We found it beneficial to introduce dedicated types to make field separators explicit and control the length of the strings by their types. Those fields would not have any condition or length anymore, but consume elements until there is an element that is outside the domain of the element type. This would allow a pretty natural and concise description:
package Protocol is
type Byte is range 0 .. 255 with Size => 8;
type Character is range 32 .. 127 with Size => 8;
type String is sequence of Character;
type STX is range 2 .. 2 with Size => 8;
type ETX is range 3 .. 3 with Size => 8;
type FS is range 28 .. 28 with Size => 8;
type Message is
message
Start_Frame : STX;
Name : String;
Name_Separator : FS
then EndFrame
if Name'Length = 0
then Value
if Name'Length > 0;
Value : String;
Value_Separator : FS;
End_Frame : ETX;
LRC : Byte
if LRC'Valid_Checksum;
end message
with Checksum => (LRC => (Name, Value));
end Protocol;
Note, that we introduced specific types for STX
, ETX
and FS
which allow only values for that one control character, respectively. To make Value
optional, you could take different paths after Name_Separator
, depending on the length of Name
.
Such a solution would require us to analyze the structure of the message to make sure that after an unbounded sequence there comes a field which allows only values outside the domain of the sequence elements. This could lead to some interesting corner cases, but the concise specification is probably worth the effort.
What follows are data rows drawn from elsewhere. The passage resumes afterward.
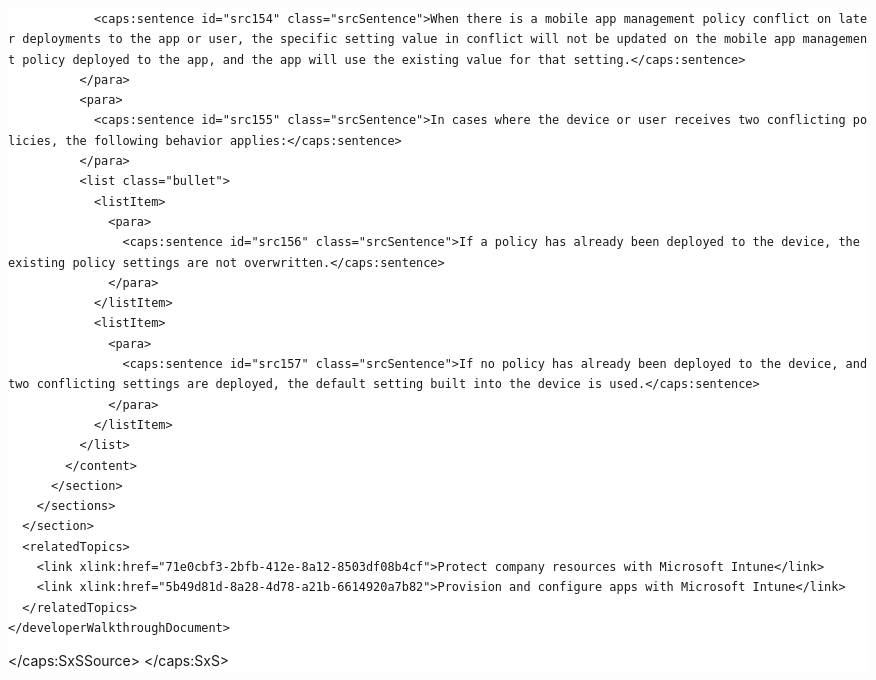                 <caps:sentence id="src154" class="srcSentence">When there is a mobile app management policy conflict on later deployments to the app or user, the specific setting value in conflict will not be updated on the mobile app management policy deployed to the app, and the app will use the existing value for that setting.</caps:sentence>
              </para>
              <para>
                <caps:sentence id="src155" class="srcSentence">In cases where the device or user receives two conflicting policies, the following behavior applies:</caps:sentence>
              </para>
              <list class="bullet">
                <listItem>
                  <para>
                    <caps:sentence id="src156" class="srcSentence">If a policy has already been deployed to the device, the existing policy settings are not overwritten.</caps:sentence>
                  </para>
                </listItem>
                <listItem>
                  <para>
                    <caps:sentence id="src157" class="srcSentence">If no policy has already been deployed to the device, and two conflicting settings are deployed, the default setting built into the device is used.</caps:sentence>
                  </para>
                </listItem>
              </list>
            </content>
          </section>
        </sections>
      </section>
      <relatedTopics>
        <link xlink:href="71e0cbf3-2bfb-412e-8a12-8503df08b4cf">Protect company resources with Microsoft Intune</link>
        <link xlink:href="5b49d81d-8a28-4d78-a21b-6614920a7b82">Provision and configure apps with Microsoft Intune</link>
      </relatedTopics>
    </developerWalkthroughDocument>
  </caps:SxSSource>
</caps:SxS>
Would that accurately describe your scenario?
I played a little bit with this idea and I think it will work. Thanks a lot. Obviously I don't expect this feature any time soon, but still a lot of respect for it.
P.S. Happy New Year! P.P.S. As a side note specification can be found here, but I don't expect you to read it.
+1
I believe this feature would be needed to specify parts of the Real Time Publish-Subscribe (RTPS) wire protocol which I'm trying to do right now!
https://www.omg.org/spec/DDSI-RTPS/2.5/PDF
For example, a ParameterList (section 9.4.2.11 in the linked spec) field uses a sentinel (end marker) in most cases.